------ RECORD SET ------

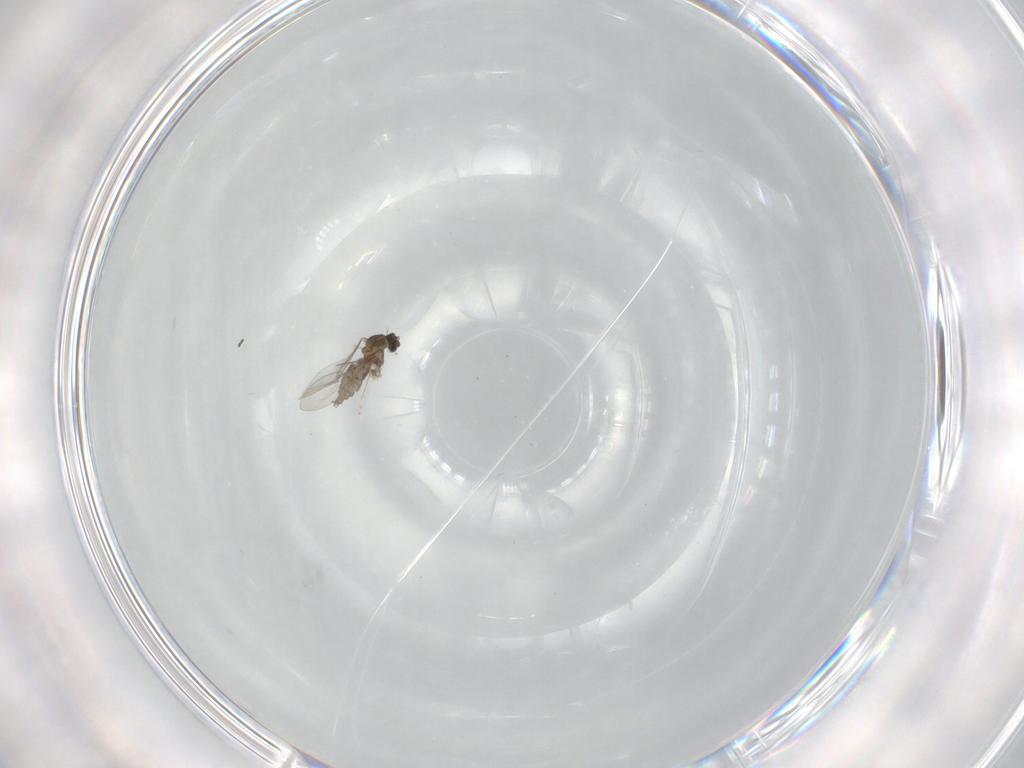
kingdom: Animalia
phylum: Arthropoda
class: Insecta
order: Diptera
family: Cecidomyiidae
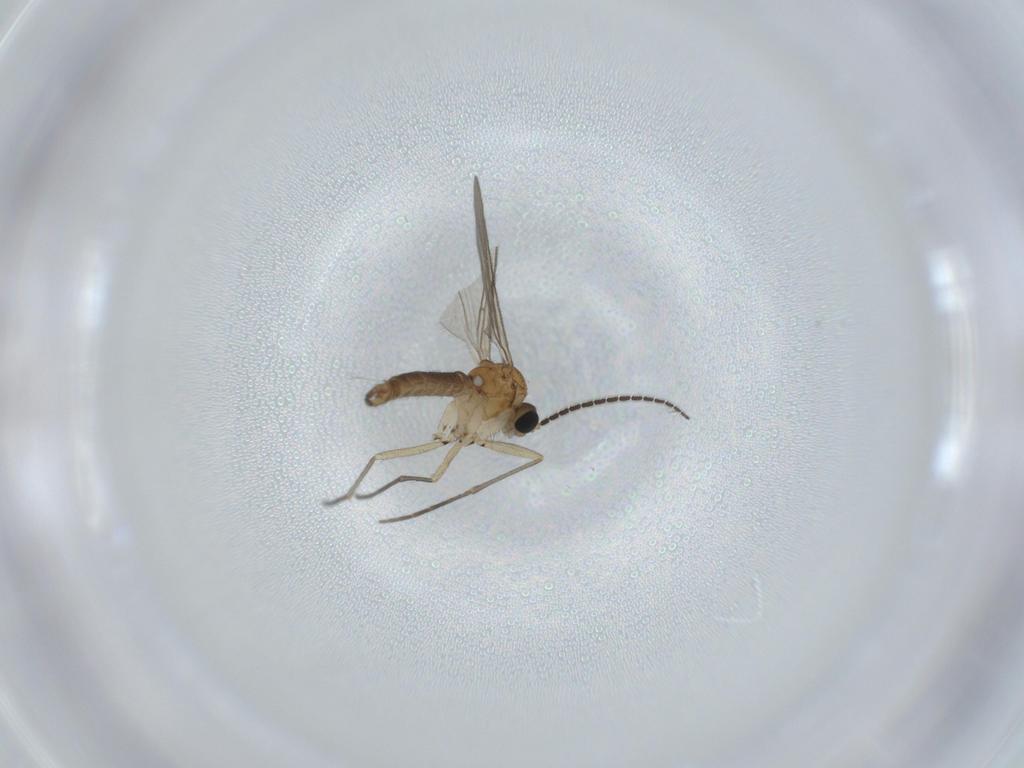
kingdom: Animalia
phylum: Arthropoda
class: Insecta
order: Diptera
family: Sciaridae
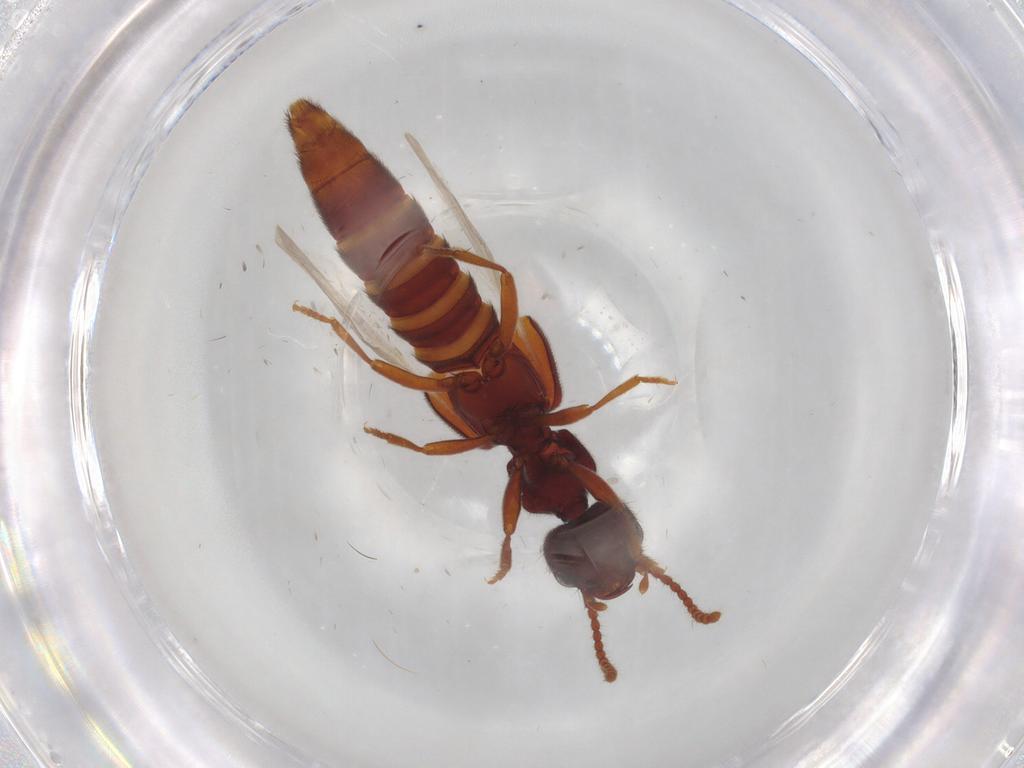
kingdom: Animalia
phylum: Arthropoda
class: Insecta
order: Coleoptera
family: Staphylinidae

------

Copy out every one of the lines above word for word, leaving out the pictures.

_THE REPLY_:
kingdom: Animalia
phylum: Arthropoda
class: Insecta
order: Diptera
family: Cecidomyiidae
kingdom: Animalia
phylum: Arthropoda
class: Insecta
order: Diptera
family: Sciaridae
kingdom: Animalia
phylum: Arthropoda
class: Insecta
order: Coleoptera
family: Staphylinidae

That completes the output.